Print out each record below, unaltered and complete, without its images.
━━━━━ Information supplied ━━━━━
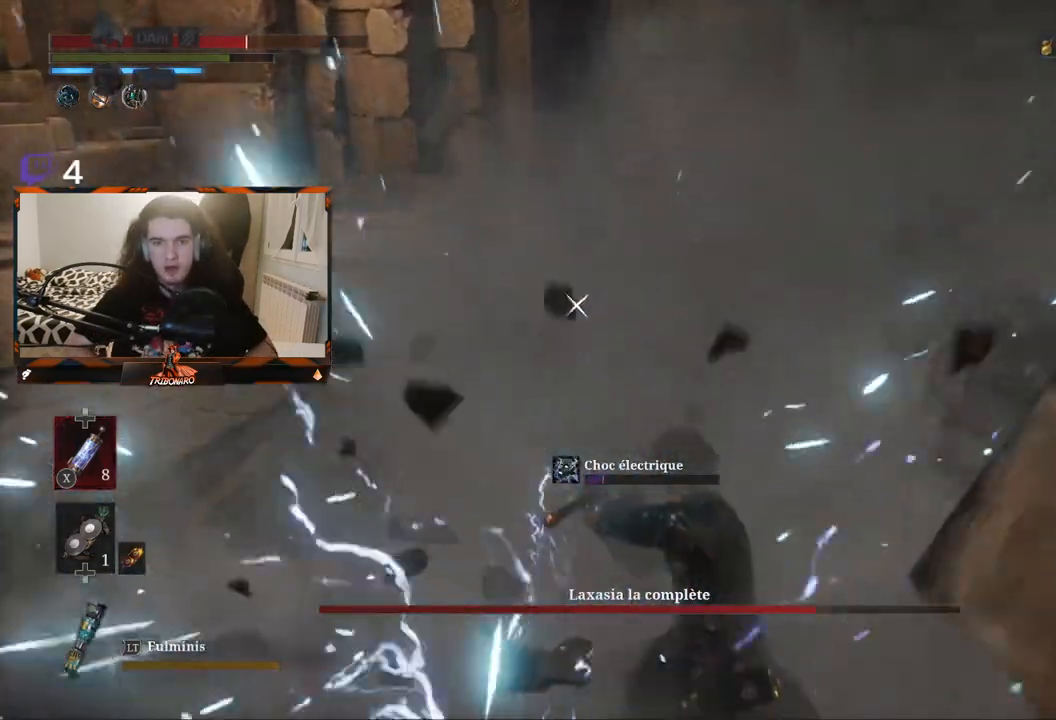
{"buttons": [], "left_stick": "up", "right_stick": "center", "events": [[67, "B", "down"], [150, "B", "up"]]}
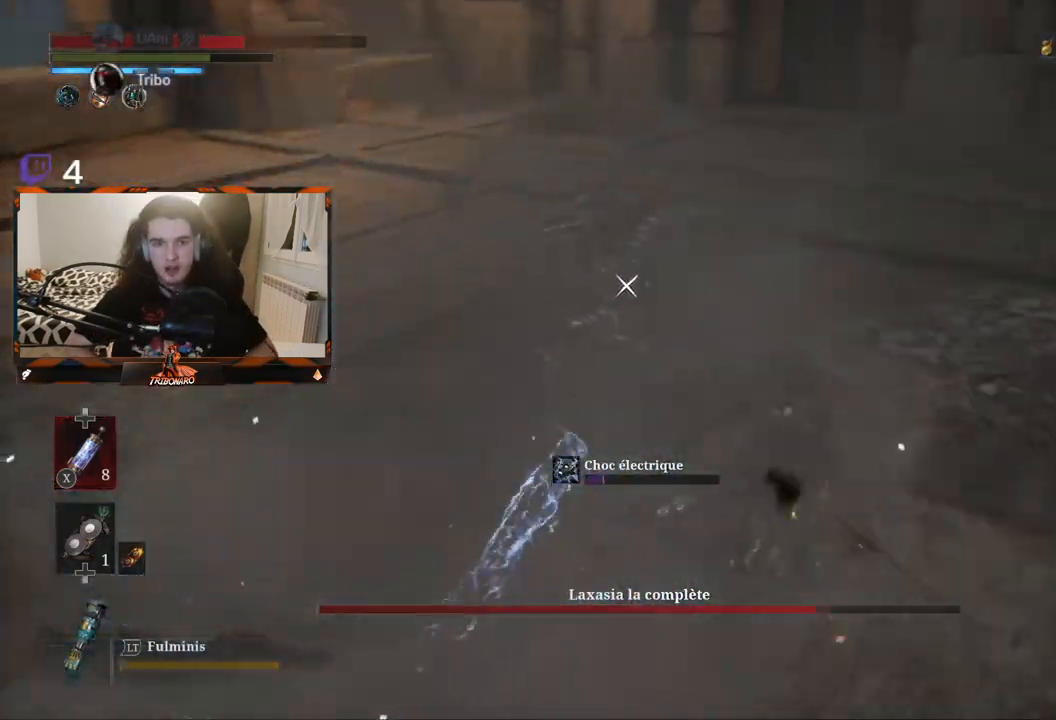
{"buttons": [], "left_stick": "left", "right_stick": "center", "events": [[50, "left_stick", "left"]]}
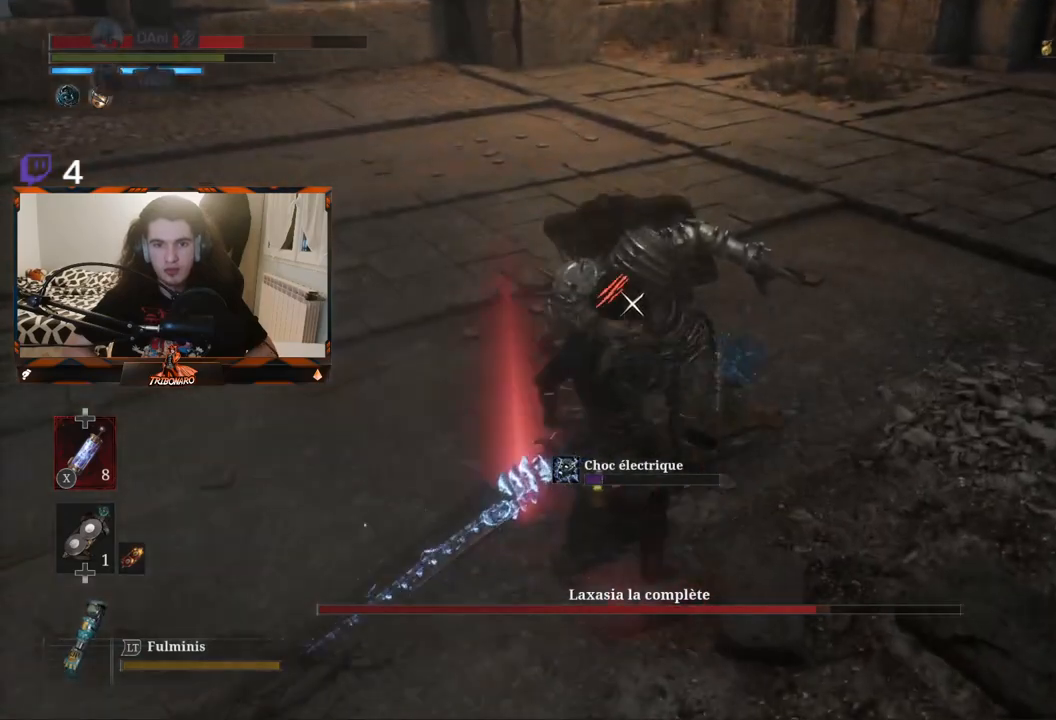
{"buttons": [], "left_stick": "right", "right_stick": "center", "events": [[133, "left_stick", "center"], [250, "left_stick", "down-right"], [400, "left_stick", "right"]]}
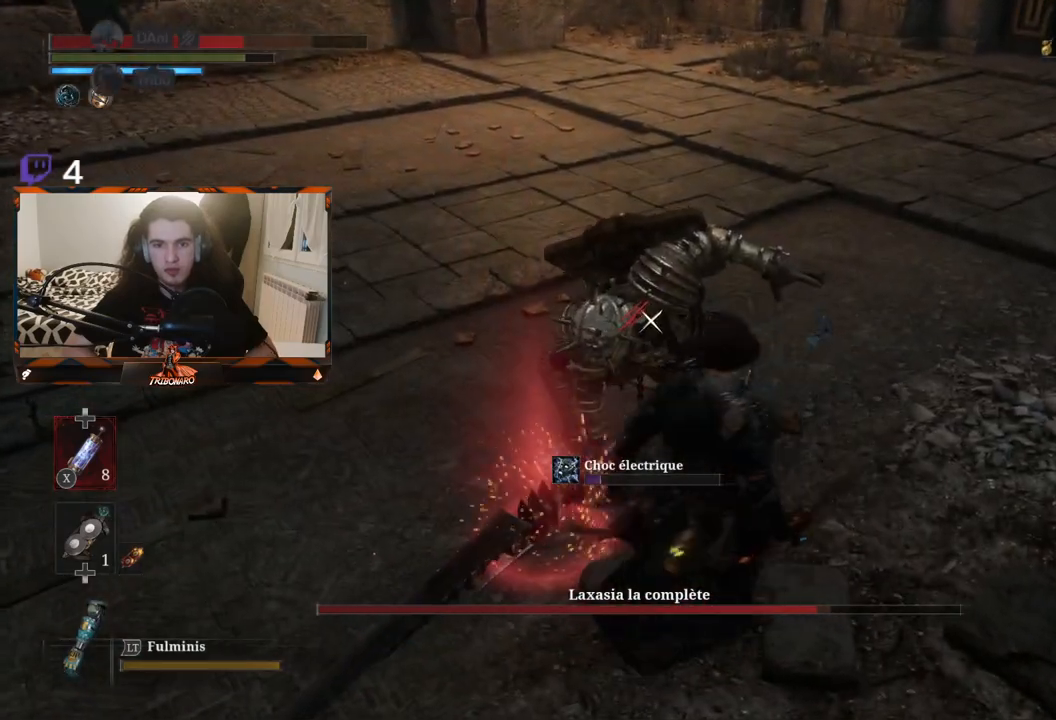
{"buttons": [], "left_stick": "center", "right_stick": "center", "events": [[217, "R1", "down"], [267, "left_stick", "center"], [300, "R1", "up"]]}
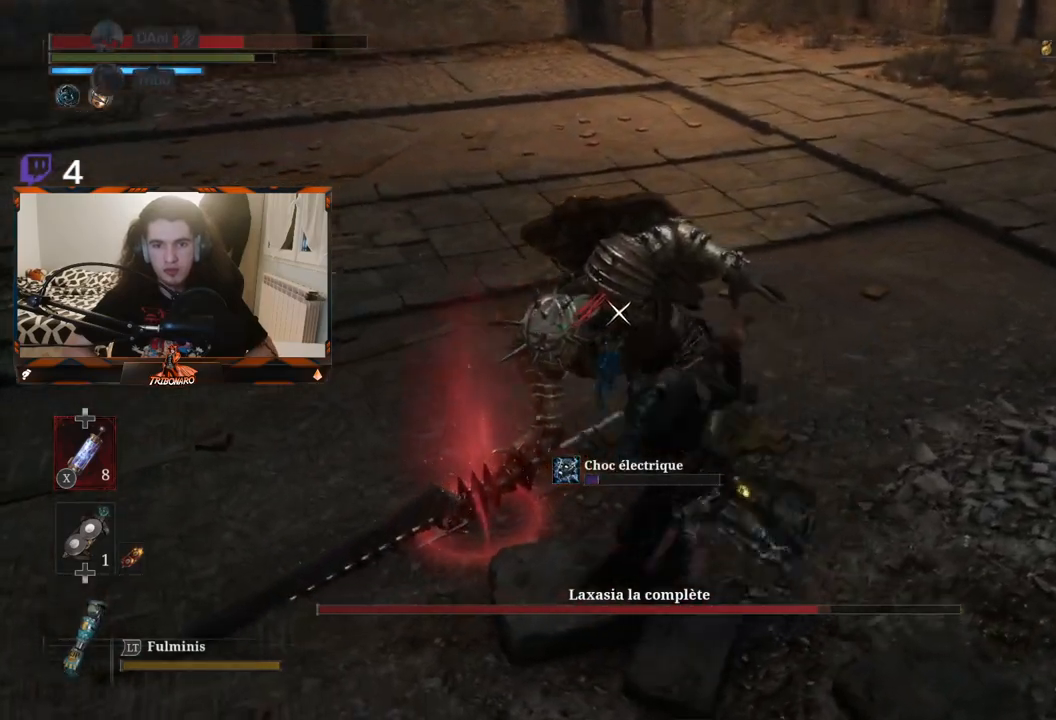
{"buttons": [], "left_stick": "left", "right_stick": "center", "events": [[133, "left_stick", "left"]]}
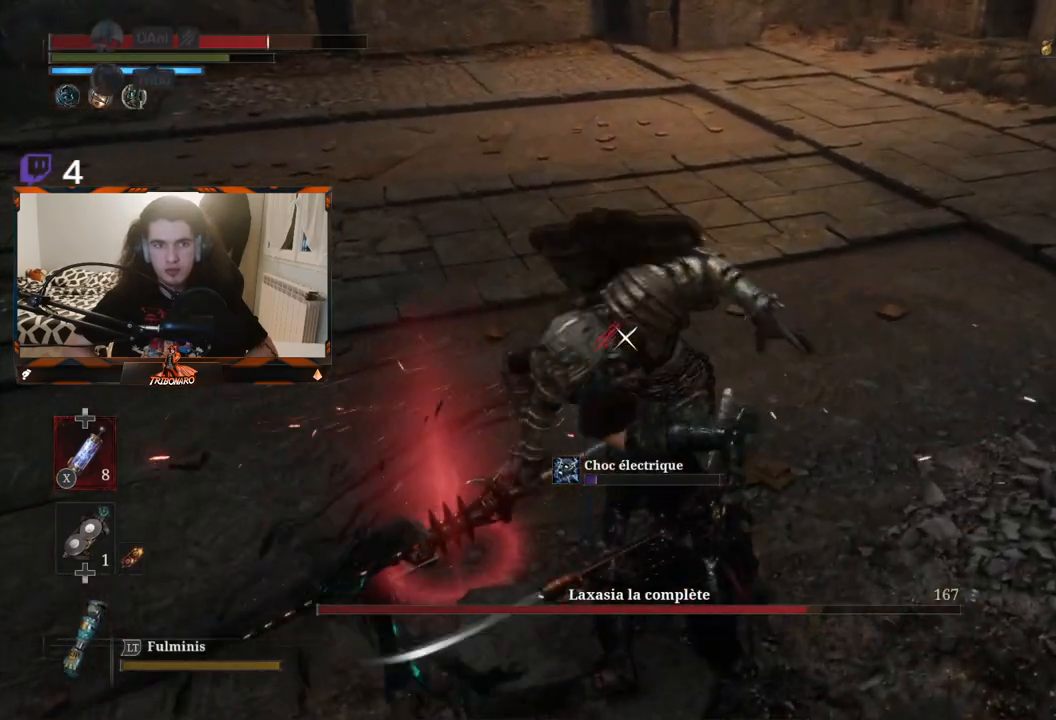
{"buttons": [], "left_stick": "left", "right_stick": "center", "events": []}
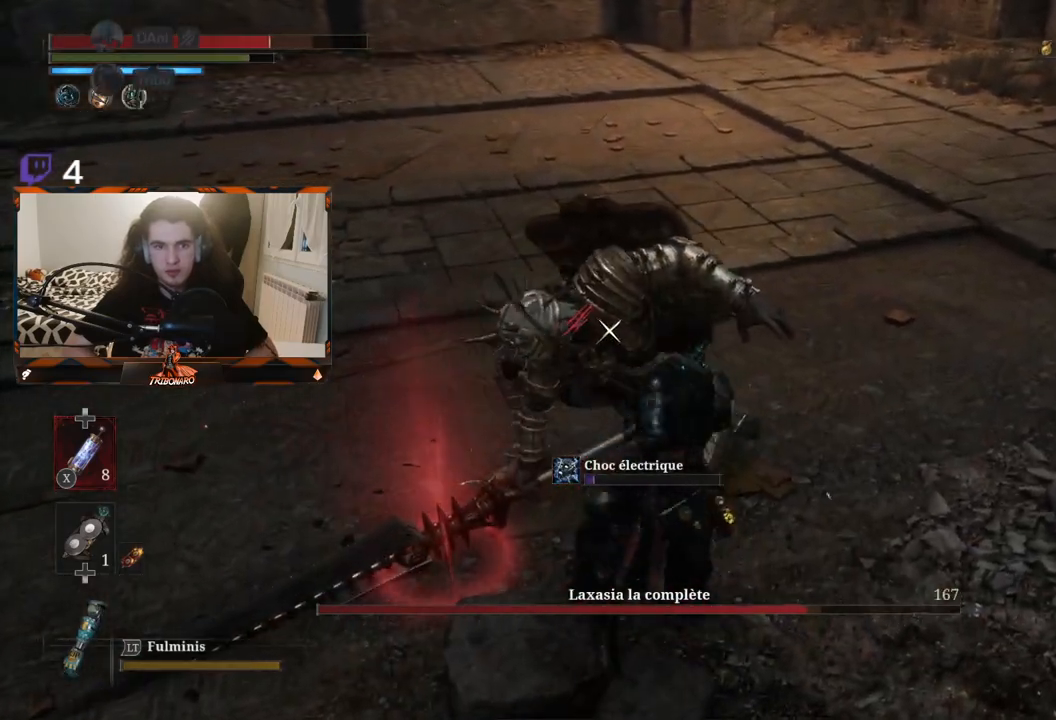
{"buttons": [], "left_stick": "left", "right_stick": "center", "events": []}
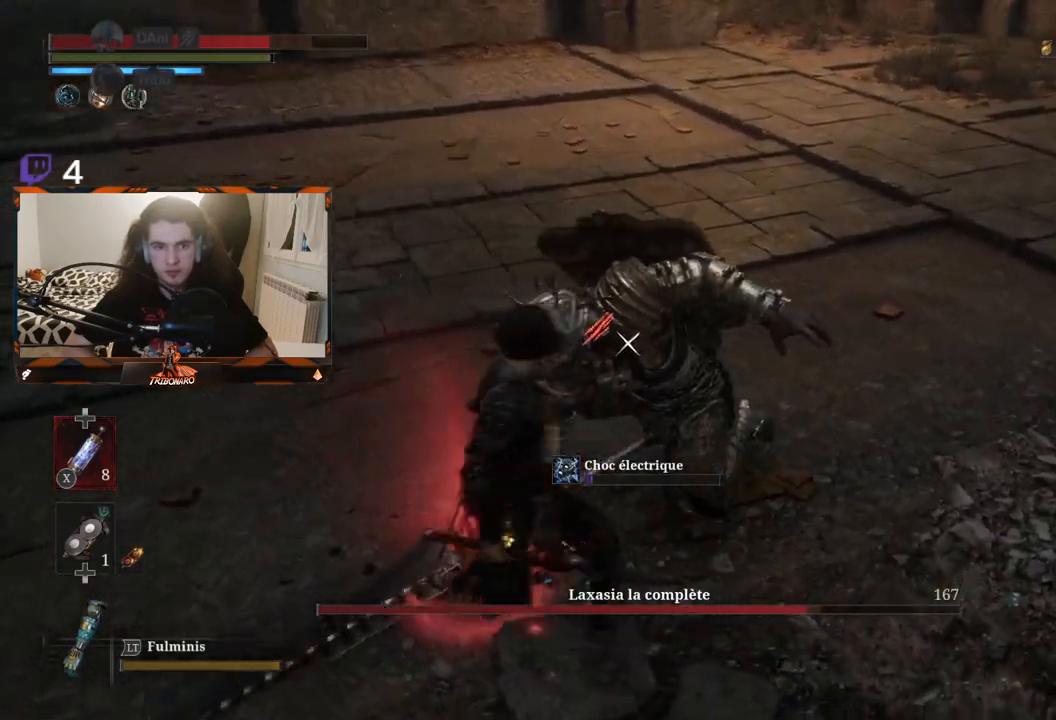
{"buttons": [], "left_stick": "center", "right_stick": "center", "events": [[17, "left_stick", "center"], [67, "R1", "down"], [167, "R1", "up"]]}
━━━━━
Written response:
{"buttons": [], "left_stick": "up", "right_stick": "center", "events": [[67, "B", "down"], [150, "B", "up"]]}
{"buttons": [], "left_stick": "left", "right_stick": "center", "events": [[50, "left_stick", "left"]]}
{"buttons": [], "left_stick": "right", "right_stick": "center", "events": [[133, "left_stick", "center"], [250, "left_stick", "down-right"], [400, "left_stick", "right"]]}
{"buttons": [], "left_stick": "center", "right_stick": "center", "events": [[217, "R1", "down"], [267, "left_stick", "center"], [300, "R1", "up"]]}
{"buttons": [], "left_stick": "left", "right_stick": "center", "events": [[133, "left_stick", "left"]]}
{"buttons": [], "left_stick": "left", "right_stick": "center", "events": []}
{"buttons": [], "left_stick": "left", "right_stick": "center", "events": []}
{"buttons": [], "left_stick": "center", "right_stick": "center", "events": [[17, "left_stick", "center"], [67, "R1", "down"], [167, "R1", "up"]]}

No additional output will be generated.